= Cobalt Cafe =

Former music venue in Canoga Park, California, US

The Cobalt Cafe was an all-ages music venue in Canoga Park, California. Although the venue always hosted touring artists, it was most known for hosting rock concerts featuring bands local to the Los Angeles area, typically punk, heavy metal, and alternative. The Cobalt, a relatively small venue in the suburban San Fernando Valley, hosted an unusually high number of bands that later established successful careers, including AFI, Less Than Jake, Link 80, Avenged Sevenfold, California Redemption, and Valley locals Strung Out, Second Rate, Linkin Park, Hoobastank, and Incubus. With much of the area's music scene centered in other areas (such as Hollywood and Downtown Los Angeles), the Cobalt was among the primary musical, artistic, and cultural centers of the San Fernando Valley.

==History==
The Cobalt Cafe was founded by Dave Politi in January 1991. One of the first cafe venues in the sleepy San Fernando Valley, the Cobalt was fashioned after coffee houses featuring live music and poetry more widespread in San Francisco. The Cobalt was originally located on Ventura Boulevard in Woodland Hills where it remained for three years. During this period, Cobalt performances typically included acoustic music, weekly poetry readings, and an open mic night. A cultural oddity in the area, the venue attracted visits from people such as Mick Taylor from the Rolling Stones. Performances ranged from a David Becker Tribune concert to poetry readings from Angelo of Fishbone.

On January 14, 1994, just three days before the Valley-centered Northridge earthquake, the Cobalt moved to a new location in Canoga Park. The Cobalt was most known as a rock venue, having become a regular tour stop for underground and up-and-coming touring artists, including many signed to indie and major labels. Additionally, the Cobalt hosted events including open mics, poetry reading, and a non-denominational youth worship group. The Cobalt was also home to several paintings and murals, with all of the art on display the work of local artists, including many from the San Fernando Valley.

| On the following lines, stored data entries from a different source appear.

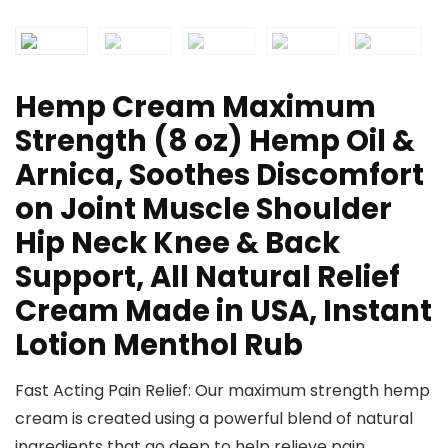
Hemp Cream Maximum
Strength (8 oz) Hemp Oil &
Arnica, Soothes Discomfort
on Joint Muscle Shoulder
Hip Neck Knee & Back
Support, All Natural Relief
Cream Made in USA, Instant
Lotion Menthol Rub
Fast Acting Pain Relief: Our maximum strength hemp
cream is created using a powerful blend of natural
ingredients that go deep to help relieve pain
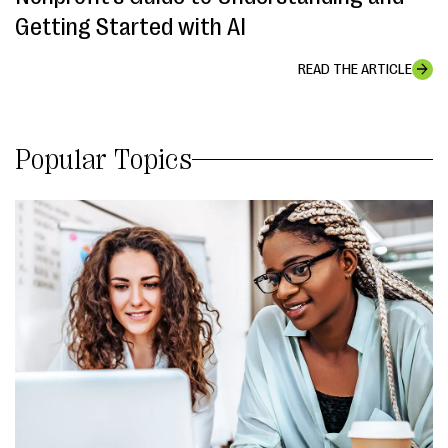
Getting Started with AI
READ THE ARTICLE
Popular Topics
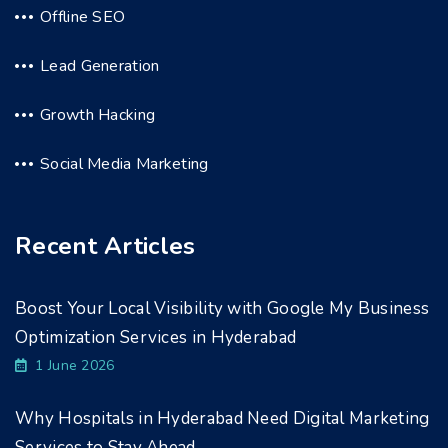
Offline SEO
Lead Generation
Growth Hacking
Social Media Marketing
Recent Articles
Boost Your Local Visibility with Google My Business
Optimization Services in Hyderabad
1 June 2026
Why Hospitals in Hyderabad Need Digital Marketing
Services to Stay Ahead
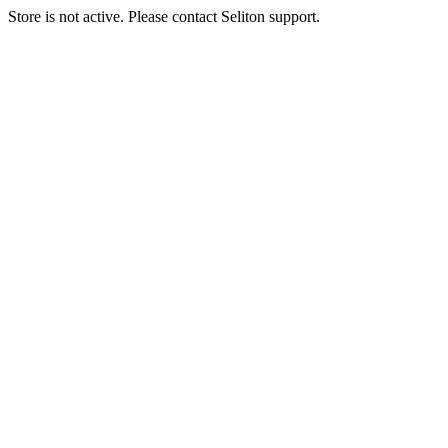
Store is not active. Please contact Seliton support.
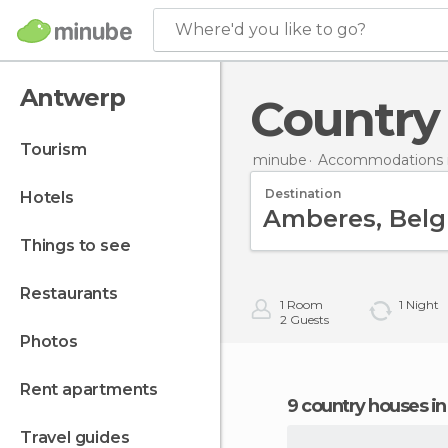
Where'd you like to go?
Antwerp
Countr
tourism
minube
Accommodations 
Destination
hotels
things to see
restaurants
1
Room
1
Night
2
Guests
photos
rent apartments
9 country houses 
travel guides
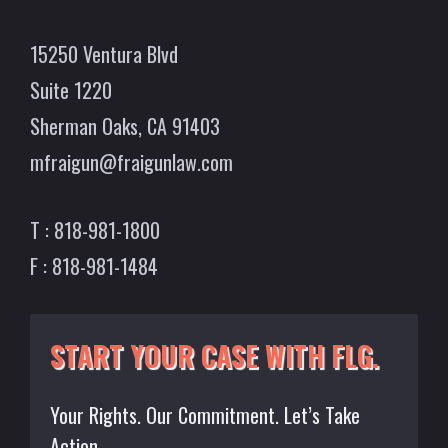
15250 Ventura Blvd
Suite 1220
Sherman Oaks, CA 91403
mfraigun@fraigunlaw.com
T : 818-981-1800
F : 818-981-1484
START YOUR CASE WITH FLG.
Your Rights. Our Commitment. Let’s Take
Action.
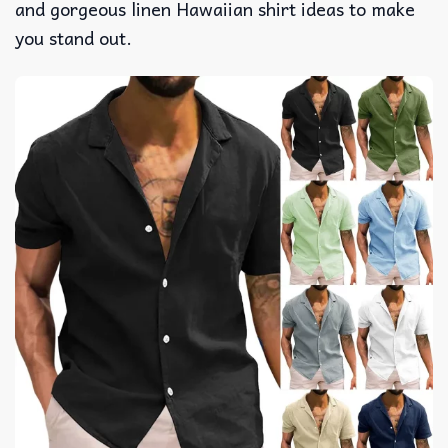
and gorgeous linen Hawaiian shirt ideas to make
you stand out.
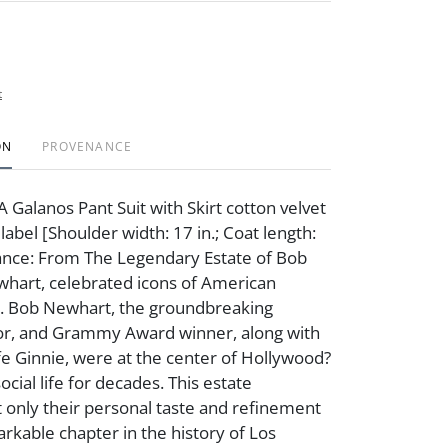
t
ON
PROVENANCE
 Galanos Pant Suit with Skirt cotton velvet
label [Shoulder width: 17 in.; Coat length:
ance: From The Legendary Estate of Bob
hart, celebrated icons of American
. Bob Newhart, the groundbreaking
or, and Grammy Award winner, along with
fe Ginnie, were at the center of Hollywood?
social life for decades. This estate
 only their personal taste and refinement
arkable chapter in the history of Los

In December 2014, the Cobalt announced plans to close at the end of the year. The announcement cited financial concerns as well as the health of Politi, the Cobalt's owner for its 23-year history. The venue hosted a final concert on December 29 of that year with local rock band The Lifted playing the final set, and a final Cobalt Poets reading the following night, led by longtime host Rick Lupert.

While the Cobalt's announcement that it was closing left open the possibility of reopening in the future, possibly with new ownership, the venue remains closed.

After being dormant nearly six years, the Cobalt Poets group returned for online readings in August 2020. This occurred as the COVID-19 pandemic in the United States made videotelephony software like Zoom a normalized platform for social relations. In 2021, under the banner "The Cobalt Presents," founder Dave Politi, alongside Brian Lacy a long time Cobalt alumni and of the underground music site, Audioeclectica.com and initially Jasan Radford of Onesidezero, began promoting live music showcases again. These events, featuring original music from primarily teenage and young adult bands, were held at venues including Hotel Ziggy in West Hollywood, Bar10 in Tarzana, The Whisky A Go Go, and others.